■ INFORMATION GIVEN:
====

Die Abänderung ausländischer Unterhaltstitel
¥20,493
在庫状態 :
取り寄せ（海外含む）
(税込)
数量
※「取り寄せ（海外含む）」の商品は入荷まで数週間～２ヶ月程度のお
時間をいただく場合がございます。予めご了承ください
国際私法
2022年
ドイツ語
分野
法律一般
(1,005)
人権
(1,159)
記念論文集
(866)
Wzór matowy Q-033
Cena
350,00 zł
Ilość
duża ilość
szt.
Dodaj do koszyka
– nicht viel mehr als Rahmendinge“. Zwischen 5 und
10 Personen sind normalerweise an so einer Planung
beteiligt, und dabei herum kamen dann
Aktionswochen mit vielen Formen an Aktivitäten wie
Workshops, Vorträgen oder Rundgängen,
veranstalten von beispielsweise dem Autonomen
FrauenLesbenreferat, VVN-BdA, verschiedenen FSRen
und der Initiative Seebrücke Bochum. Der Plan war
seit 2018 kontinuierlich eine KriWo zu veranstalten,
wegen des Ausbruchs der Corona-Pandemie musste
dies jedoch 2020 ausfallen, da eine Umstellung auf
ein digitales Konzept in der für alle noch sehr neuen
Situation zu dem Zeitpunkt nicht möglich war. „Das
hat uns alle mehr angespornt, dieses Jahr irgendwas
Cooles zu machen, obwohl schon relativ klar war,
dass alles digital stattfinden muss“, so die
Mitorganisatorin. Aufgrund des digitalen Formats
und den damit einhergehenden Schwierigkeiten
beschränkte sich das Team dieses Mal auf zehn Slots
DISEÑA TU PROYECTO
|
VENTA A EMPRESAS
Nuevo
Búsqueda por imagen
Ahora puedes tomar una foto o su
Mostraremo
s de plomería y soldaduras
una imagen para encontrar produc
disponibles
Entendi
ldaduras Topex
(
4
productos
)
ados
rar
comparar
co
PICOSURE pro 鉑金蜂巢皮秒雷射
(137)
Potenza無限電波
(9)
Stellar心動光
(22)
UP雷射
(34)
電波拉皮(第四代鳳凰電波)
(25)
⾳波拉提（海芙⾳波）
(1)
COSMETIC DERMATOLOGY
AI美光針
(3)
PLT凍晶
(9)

====

■ DIRECTIONS:
Every line in the listing above should be repeated exactly.

■ WRITTEN SOLUTION:
Die Abänderung ausländischer Unterhaltstitel
¥20,493
在庫状態 :
取り寄せ（海外含む）
(税込)
数量
※「取り寄せ（海外含む）」の商品は入荷まで数週間～２ヶ月程度のお
時間をいただく場合がございます。予めご了承ください
国際私法
2022年
ドイツ語
分野
法律一般
(1,005)
人権
(1,159)
記念論文集
(866)
Wzór matowy Q-033
Cena
350,00 zł
Ilość
duża ilość
szt.
Dodaj do koszyka
– nicht viel mehr als Rahmendinge“. Zwischen 5 und
10 Personen sind normalerweise an so einer Planung
beteiligt, und dabei herum kamen dann
Aktionswochen mit vielen Formen an Aktivitäten wie
Workshops, Vorträgen oder Rundgängen,
veranstalten von beispielsweise dem Autonomen
FrauenLesbenreferat, VVN-BdA, verschiedenen FSRen
und der Initiative Seebrücke Bochum. Der Plan war
seit 2018 kontinuierlich eine KriWo zu veranstalten,
wegen des Ausbruchs der Corona-Pandemie musste
dies jedoch 2020 ausfallen, da eine Umstellung auf
ein digitales Konzept in der für alle noch sehr neuen
Situation zu dem Zeitpunkt nicht möglich war. „Das
hat uns alle mehr angespornt, dieses Jahr irgendwas
Cooles zu machen, obwohl schon relativ klar war,
dass alles digital stattfinden muss“, so die
Mitorganisatorin. Aufgrund des digitalen Formats
und den damit einhergehenden Schwierigkeiten
beschränkte sich das Team dieses Mal auf zehn Slots
DISEÑA TU PROYECTO
|
VENTA A EMPRESAS
Nuevo
Búsqueda por imagen
Ahora puedes tomar una foto o su
Mostraremo
s de plomería y soldaduras
una imagen para encontrar produc
disponibles
Entendi
ldaduras Topex
(
4
productos
)
ados
rar
comparar
co
PICOSURE pro 鉑金蜂巢皮秒雷射
(137)
Potenza無限電波
(9)
Stellar心動光
(22)
UP雷射
(34)
電波拉皮(第四代鳳凰電波)
(25)
⾳波拉提（海芙⾳波）
(1)
COSMETIC DERMATOLOGY
AI美光針
(3)
PLT凍晶
(9)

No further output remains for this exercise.